# Class 11 Mathematics Sequence and Series: NCERT Solutions for Question 2

This page focuses on the detailed Sequence and Series question answers for Class 11 Mathematics Sequence and Series, addressing the question: 'Find the sum of all natural numbers lying between 100 and 1000, which are multiples of 5.'. The solution provides a thorough breakdown of the question, highlighting key concepts and approaches to arrive at the correct answer. This easy-to-understand explanation will help students develop better problem-solving skills, reinforcing their understanding of the chapter and aiding in exam preparation.
Question 2

## Find the sum of all natural numbers lying between 100 and 1000, which are multiples of 5.

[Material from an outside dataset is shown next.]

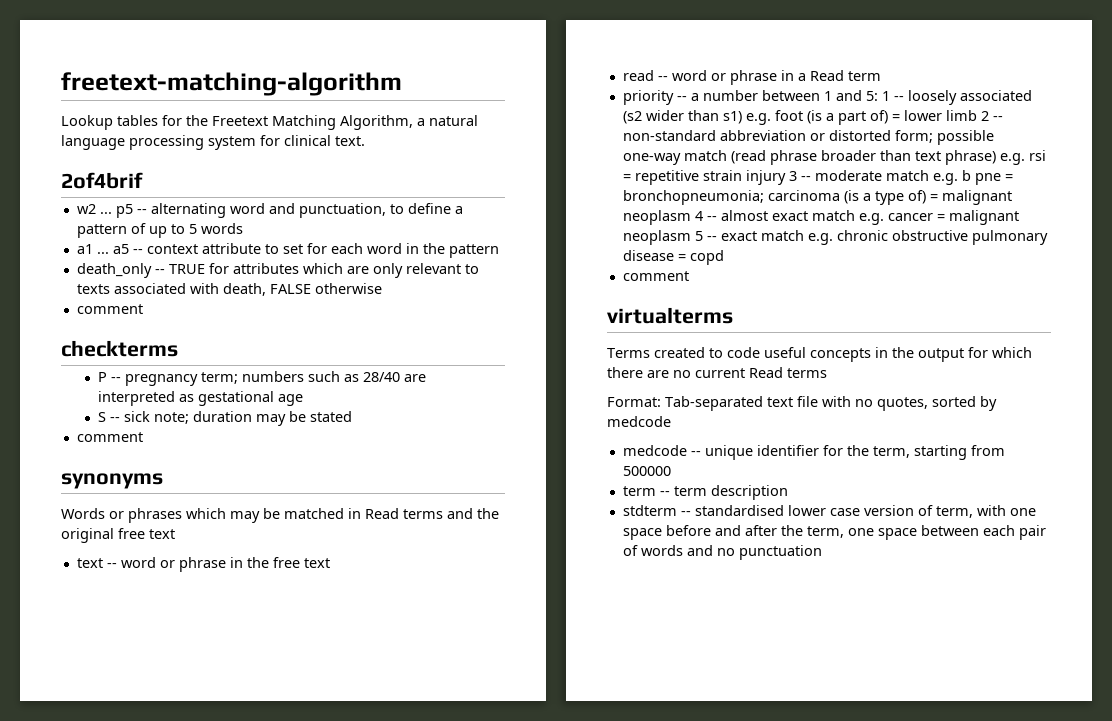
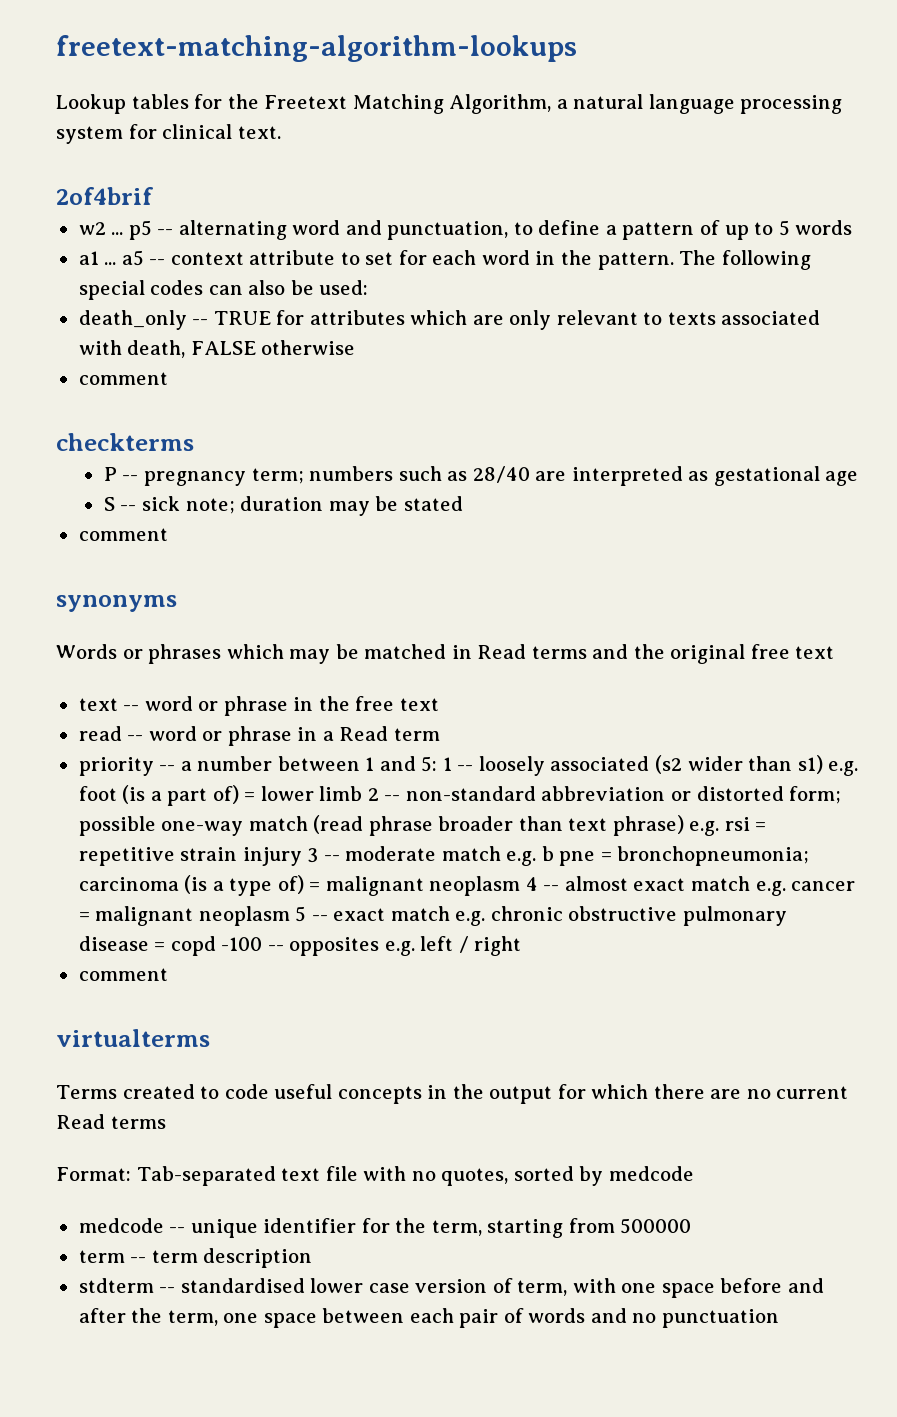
[61,72,402,96] freetext-matching-algorithm -> [56,35,577,62] freetext-matching-algorithm-lookups
[448,244,499,258] pattern -> [597,250,811,270] [78,280,369,300] pattern. The following special codes can also be used:
(724, 257) none -> [221,936,522,956] -100 -- opposites e.g. left / right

The natural numbers lying between 100 and 1000, which are multiples of 5, are 105, 110, … 995.

This sequence forms an A.P.

Here, first term, a = 105

Common difference, d = 5

Here,

\begin{align} a + (n - 1)d = 995 \end{align}

\begin{align} => 105 + (n - 1)5 = 995 \end{align}

\begin{align} =>  (n - 1)5 = 995 - 105 = 890 \end{align}

\begin{align} => n -1 = 178 \end{align}

\begin{align} => n = 179 \end{align}

\begin{align} S_n = \frac {n}{2}\left[2a + (n -1)d\right]\end{align}

\begin{align} \therefore S_n = \frac {179}{2}\left[2 × (105) + (179 -1)×(5)\right]\end{align}

\begin{align} = \frac {179}{2}\left[2(105) + (178)(5)\right]\end{align}

\begin{align} = 179\left[105 + (89)5\right]\end{align}

\begin{align} = (179)\left[105 + 445\right]\end{align}

\begin{align} =179 × 550 \end{align}

\begin{align} = 98450 \end{align}

Thus, the sum of all natural numbers lying between 100 and 1000, which are multiples of 5, is 98450.